= Max Schödl =

Austrian painter (1834–1921)

Max Schödl (2 February 1834 – 23 March 1921) was an Austrian painter known primarily for still life. After working early on as a portrait and genre painter, he turned in the 1870s to small-scale arrangements of decorative objects, especially porcelain, metalwork, textiles, arms, books, and antiques. His paintings are associated with East Asian decorative arts in late nineteenth-century Vienna.

== Life and career ==
Schödl was born in Vienna, where he also received his artistic training. He studied at the Academy of Fine Arts Vienna and worked with the still-life painter Friedrich von Friedländer.

He joined the Künstlerhaus in 1869 and remained connected to the institution for much of his career. Later accounts note that he was recognized there as both a benefactor and a founding member, and that from 1904 he also belonged to the Künstlerhaus Watercolorists’ Club.

By around 1870 Schödl had largely given up portrait and genre painting in favor of still life. These works, often modest in scale, typically focus on the close description of collected objects and interior studio props rather than on expansive settings or narrative scenes.

== Work ==
Schödl’s mature paintings usually center on carefully arranged objects—ceramics, lacquerware, metal vessels, embroidered fabrics, weapons, books, and other decorative pieces—painted with a high degree of finish. A number of his still lifes incorporate objects identified with East Asian or “Orientalist” taste, reflecting collecting habits and interior fashions current in Vienna during the period.

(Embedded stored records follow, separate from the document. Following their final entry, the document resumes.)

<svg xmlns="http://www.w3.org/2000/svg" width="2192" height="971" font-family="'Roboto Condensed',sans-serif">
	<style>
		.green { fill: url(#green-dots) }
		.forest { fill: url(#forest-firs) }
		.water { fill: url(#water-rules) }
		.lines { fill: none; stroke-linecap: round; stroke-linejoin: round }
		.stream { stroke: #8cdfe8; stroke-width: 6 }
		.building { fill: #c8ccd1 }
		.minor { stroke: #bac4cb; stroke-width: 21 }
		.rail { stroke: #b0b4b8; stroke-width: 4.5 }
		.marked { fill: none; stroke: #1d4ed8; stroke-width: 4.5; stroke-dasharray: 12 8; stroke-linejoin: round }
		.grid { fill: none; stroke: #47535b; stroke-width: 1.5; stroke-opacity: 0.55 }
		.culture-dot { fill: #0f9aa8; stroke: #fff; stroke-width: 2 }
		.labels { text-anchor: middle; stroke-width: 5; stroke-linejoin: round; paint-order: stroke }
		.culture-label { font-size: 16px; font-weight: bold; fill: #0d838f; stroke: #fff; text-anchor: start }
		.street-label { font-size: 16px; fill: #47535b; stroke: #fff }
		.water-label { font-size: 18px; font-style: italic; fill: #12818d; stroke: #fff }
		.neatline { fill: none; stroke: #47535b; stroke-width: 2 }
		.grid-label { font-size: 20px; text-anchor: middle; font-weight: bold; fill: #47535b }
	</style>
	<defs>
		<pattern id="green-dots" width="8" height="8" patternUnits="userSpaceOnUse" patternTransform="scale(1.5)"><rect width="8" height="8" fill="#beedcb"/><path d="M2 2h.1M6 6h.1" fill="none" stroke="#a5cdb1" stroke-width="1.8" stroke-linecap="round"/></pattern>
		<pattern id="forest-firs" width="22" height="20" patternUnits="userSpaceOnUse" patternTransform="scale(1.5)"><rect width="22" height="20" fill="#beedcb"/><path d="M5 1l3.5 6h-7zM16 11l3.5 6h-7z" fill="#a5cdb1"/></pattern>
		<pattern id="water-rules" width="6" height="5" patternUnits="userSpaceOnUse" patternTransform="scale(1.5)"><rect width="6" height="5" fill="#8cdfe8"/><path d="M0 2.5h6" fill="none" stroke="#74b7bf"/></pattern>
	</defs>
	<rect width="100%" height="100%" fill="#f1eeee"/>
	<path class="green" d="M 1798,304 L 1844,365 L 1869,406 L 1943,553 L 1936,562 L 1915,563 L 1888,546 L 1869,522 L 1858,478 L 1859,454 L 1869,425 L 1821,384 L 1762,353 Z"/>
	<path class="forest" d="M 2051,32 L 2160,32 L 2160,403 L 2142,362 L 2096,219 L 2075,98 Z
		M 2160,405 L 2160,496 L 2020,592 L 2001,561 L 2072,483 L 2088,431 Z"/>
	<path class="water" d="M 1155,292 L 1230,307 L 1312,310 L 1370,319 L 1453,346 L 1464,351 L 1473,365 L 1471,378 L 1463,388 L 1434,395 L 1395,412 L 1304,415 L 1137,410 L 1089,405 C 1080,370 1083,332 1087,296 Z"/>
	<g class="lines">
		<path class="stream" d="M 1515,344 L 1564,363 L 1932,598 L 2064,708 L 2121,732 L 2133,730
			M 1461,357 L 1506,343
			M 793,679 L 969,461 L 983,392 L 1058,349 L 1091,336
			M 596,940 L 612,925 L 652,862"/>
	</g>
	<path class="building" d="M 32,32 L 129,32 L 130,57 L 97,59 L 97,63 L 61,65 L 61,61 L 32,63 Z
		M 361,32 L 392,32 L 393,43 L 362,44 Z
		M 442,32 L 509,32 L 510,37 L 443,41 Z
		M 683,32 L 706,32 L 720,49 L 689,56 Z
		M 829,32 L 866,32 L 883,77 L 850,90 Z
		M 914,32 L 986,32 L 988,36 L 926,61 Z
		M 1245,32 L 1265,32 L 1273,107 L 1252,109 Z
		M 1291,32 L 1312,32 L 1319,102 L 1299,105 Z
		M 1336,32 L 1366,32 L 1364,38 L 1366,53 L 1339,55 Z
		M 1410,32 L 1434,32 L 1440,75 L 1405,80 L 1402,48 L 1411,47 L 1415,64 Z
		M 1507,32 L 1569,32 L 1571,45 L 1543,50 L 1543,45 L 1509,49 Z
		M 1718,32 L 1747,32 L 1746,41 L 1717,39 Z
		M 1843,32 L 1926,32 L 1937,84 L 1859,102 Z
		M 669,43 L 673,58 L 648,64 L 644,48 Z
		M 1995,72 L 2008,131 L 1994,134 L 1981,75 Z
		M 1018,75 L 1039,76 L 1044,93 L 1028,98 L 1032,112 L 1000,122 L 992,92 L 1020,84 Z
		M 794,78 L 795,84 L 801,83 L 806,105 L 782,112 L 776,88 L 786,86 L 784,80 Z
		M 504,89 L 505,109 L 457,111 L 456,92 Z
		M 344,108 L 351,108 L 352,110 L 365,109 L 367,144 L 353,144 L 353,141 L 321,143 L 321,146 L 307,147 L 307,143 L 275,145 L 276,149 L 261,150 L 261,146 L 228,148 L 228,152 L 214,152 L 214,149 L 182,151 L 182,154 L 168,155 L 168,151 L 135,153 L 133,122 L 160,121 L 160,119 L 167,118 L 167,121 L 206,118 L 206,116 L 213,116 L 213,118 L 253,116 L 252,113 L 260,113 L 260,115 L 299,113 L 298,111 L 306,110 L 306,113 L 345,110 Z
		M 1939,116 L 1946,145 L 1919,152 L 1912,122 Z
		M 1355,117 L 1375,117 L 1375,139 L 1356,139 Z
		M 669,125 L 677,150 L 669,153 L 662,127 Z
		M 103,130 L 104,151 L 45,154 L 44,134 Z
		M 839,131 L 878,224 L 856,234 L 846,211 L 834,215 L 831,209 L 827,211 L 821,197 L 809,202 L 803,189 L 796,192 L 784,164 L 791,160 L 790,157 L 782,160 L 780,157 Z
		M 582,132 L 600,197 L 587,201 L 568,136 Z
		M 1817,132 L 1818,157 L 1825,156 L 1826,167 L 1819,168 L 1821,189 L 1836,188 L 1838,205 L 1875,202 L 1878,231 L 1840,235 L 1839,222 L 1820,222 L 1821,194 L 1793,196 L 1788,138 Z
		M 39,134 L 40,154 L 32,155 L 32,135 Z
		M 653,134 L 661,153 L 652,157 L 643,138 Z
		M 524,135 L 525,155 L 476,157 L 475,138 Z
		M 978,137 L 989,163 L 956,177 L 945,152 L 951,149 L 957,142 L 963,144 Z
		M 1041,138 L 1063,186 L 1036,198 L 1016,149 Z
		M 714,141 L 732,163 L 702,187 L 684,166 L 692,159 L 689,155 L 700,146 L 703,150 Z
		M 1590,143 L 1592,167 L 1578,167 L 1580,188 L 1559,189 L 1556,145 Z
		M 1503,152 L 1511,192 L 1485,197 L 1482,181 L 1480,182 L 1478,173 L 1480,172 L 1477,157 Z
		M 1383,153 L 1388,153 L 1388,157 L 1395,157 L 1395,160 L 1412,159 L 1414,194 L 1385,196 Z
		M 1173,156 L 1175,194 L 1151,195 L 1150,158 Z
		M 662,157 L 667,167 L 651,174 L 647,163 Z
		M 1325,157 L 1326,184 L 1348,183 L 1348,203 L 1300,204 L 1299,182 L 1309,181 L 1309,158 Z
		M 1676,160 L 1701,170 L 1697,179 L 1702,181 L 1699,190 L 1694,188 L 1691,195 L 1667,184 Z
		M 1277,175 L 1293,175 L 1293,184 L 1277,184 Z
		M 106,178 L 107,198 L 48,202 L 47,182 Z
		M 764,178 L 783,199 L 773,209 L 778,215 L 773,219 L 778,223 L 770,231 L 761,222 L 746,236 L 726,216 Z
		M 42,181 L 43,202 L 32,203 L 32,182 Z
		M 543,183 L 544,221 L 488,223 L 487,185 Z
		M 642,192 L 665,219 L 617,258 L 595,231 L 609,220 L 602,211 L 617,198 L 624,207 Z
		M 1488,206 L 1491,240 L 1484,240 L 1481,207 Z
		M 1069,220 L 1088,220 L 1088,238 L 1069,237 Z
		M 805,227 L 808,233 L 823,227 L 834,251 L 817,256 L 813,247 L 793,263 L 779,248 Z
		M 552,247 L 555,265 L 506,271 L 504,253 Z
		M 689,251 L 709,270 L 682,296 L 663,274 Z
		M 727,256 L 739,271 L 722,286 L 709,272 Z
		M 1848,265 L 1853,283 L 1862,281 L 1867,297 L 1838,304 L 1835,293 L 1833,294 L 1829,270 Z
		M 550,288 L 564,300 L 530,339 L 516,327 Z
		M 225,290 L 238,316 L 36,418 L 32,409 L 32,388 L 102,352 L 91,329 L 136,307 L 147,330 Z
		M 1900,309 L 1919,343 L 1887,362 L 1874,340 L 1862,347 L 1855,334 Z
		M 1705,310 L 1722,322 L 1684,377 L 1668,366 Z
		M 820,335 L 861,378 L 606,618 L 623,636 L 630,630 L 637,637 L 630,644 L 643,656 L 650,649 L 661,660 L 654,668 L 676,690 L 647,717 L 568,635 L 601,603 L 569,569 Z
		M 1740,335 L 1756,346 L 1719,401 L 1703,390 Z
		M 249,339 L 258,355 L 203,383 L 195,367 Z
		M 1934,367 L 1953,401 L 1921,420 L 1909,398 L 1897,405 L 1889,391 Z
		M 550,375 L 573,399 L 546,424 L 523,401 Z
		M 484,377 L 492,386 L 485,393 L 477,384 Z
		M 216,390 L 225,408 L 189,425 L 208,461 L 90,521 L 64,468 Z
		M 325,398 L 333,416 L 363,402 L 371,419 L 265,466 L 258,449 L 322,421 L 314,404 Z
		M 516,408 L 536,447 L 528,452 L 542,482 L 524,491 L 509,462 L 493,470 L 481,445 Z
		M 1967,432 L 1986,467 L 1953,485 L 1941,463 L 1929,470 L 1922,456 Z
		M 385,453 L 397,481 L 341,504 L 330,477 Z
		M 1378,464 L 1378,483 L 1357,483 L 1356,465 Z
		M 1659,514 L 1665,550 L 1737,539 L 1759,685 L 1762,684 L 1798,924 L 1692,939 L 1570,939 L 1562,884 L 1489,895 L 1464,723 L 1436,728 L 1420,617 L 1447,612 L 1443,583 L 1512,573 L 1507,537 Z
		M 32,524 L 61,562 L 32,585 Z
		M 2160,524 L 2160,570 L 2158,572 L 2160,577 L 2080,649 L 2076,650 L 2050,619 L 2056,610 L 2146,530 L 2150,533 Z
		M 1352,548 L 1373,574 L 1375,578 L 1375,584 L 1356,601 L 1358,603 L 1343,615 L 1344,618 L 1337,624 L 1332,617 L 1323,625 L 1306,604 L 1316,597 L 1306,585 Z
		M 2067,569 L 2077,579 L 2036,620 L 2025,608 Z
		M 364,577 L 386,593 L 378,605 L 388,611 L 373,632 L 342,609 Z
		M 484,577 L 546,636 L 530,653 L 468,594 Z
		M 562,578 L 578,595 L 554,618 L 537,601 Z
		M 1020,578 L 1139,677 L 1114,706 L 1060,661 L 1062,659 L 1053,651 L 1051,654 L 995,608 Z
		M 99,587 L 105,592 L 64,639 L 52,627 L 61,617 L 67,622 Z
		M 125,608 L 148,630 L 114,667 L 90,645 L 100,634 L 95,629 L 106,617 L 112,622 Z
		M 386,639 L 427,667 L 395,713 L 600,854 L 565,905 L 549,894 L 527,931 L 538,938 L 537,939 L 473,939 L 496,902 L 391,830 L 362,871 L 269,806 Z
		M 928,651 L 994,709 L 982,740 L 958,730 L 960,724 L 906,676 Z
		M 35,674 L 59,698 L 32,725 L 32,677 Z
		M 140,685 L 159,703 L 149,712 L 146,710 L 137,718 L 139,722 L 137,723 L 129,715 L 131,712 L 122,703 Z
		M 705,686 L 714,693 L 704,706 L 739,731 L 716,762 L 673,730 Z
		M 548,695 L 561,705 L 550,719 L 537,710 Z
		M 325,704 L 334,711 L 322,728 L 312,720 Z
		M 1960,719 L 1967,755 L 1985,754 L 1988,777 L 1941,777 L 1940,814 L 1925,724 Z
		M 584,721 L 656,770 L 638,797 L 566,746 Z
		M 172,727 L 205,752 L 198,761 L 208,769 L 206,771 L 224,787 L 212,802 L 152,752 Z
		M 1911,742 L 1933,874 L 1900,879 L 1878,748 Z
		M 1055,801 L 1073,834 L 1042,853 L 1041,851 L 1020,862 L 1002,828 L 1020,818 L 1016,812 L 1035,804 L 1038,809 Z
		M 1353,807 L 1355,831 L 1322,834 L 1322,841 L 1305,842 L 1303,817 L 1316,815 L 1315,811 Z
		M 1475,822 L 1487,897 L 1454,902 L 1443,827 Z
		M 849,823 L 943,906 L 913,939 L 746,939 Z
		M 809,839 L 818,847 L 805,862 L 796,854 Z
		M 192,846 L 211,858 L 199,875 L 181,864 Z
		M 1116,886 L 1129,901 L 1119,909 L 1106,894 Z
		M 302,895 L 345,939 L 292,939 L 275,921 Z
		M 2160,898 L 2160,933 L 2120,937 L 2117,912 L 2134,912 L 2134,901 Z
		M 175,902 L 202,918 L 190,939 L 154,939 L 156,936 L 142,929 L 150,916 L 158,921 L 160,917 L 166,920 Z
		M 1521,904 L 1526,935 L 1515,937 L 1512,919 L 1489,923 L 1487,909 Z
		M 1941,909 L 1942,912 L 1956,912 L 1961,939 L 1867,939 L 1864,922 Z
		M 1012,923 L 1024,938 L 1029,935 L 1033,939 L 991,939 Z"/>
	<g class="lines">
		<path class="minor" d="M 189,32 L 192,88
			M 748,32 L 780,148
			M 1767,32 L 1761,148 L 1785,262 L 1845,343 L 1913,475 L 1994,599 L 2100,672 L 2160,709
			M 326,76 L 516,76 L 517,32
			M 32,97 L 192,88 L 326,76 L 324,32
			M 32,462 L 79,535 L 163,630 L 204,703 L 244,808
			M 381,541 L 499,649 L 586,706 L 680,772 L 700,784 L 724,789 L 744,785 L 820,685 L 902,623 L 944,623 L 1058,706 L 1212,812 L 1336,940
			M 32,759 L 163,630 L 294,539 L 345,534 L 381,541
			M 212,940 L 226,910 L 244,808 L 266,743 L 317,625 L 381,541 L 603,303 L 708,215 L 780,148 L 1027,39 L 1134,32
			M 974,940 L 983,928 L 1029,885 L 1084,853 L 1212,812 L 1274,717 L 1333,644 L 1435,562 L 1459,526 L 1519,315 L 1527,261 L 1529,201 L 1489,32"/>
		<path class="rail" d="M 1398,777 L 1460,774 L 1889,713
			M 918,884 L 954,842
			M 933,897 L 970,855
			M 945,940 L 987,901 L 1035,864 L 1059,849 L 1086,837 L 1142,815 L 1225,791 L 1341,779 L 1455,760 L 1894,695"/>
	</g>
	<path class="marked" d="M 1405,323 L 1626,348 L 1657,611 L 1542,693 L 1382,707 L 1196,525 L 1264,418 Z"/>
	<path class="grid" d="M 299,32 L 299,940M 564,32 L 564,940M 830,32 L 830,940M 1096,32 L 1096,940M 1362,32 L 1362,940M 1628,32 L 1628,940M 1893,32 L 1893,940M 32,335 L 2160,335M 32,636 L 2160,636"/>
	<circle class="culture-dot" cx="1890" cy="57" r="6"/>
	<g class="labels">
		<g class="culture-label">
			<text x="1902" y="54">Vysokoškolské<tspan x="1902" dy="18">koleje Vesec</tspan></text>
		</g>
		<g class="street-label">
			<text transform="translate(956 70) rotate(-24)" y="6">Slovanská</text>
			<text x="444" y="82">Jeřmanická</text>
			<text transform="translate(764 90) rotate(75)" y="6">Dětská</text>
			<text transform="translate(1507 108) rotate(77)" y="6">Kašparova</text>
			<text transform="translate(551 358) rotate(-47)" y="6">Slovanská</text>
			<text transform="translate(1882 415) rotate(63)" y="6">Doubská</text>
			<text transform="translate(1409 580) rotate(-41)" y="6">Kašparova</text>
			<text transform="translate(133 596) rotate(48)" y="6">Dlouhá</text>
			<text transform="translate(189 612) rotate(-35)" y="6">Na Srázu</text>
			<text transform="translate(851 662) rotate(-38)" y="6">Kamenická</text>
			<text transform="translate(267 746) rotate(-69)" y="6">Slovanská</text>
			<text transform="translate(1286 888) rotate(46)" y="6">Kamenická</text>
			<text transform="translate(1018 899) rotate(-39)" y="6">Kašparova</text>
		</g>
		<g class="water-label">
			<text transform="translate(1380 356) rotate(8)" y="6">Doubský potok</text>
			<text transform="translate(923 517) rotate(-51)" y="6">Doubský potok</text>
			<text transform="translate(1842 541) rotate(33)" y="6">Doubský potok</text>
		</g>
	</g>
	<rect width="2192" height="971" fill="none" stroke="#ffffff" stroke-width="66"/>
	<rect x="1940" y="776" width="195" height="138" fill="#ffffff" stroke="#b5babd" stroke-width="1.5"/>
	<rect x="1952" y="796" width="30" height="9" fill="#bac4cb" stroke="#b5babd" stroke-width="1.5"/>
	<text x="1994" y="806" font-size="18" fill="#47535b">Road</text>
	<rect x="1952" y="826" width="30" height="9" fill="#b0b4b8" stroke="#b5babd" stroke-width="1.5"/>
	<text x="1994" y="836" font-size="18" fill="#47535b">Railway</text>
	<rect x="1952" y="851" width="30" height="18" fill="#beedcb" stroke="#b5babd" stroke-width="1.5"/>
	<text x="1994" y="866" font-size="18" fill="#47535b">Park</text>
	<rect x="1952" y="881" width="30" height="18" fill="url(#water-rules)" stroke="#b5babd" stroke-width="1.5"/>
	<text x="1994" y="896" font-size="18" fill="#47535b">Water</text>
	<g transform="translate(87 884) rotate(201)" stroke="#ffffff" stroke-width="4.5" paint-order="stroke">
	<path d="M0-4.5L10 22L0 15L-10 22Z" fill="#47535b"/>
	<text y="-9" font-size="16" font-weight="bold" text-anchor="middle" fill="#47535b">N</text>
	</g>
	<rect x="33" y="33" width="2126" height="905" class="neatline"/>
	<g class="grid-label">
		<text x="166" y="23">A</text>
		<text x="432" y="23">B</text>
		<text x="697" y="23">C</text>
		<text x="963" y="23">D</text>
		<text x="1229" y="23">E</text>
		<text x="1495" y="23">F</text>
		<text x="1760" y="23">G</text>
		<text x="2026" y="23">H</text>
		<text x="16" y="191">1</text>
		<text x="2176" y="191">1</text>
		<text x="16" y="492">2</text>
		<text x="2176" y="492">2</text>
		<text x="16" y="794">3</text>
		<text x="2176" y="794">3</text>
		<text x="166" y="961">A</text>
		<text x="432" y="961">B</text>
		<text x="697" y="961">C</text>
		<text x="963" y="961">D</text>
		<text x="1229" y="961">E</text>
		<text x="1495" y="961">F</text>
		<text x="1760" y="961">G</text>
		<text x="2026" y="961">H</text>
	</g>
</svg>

== Studio and collecting ==
Schödl was also a collector, and his own studio appears to have supplied both subject matter and setting for a number of his paintings. The Wien Museum holds his Atelier des Stilllebenmalers Max Schödl (1897), a studio interior that reflects the dense accumulation of objects associated with his work. A separate auction catalogue entry for Schödl’s Mein Atelier likewise describes an interior crowded with antiques and porcelain and suggests that a self-portrait may be included within the composition.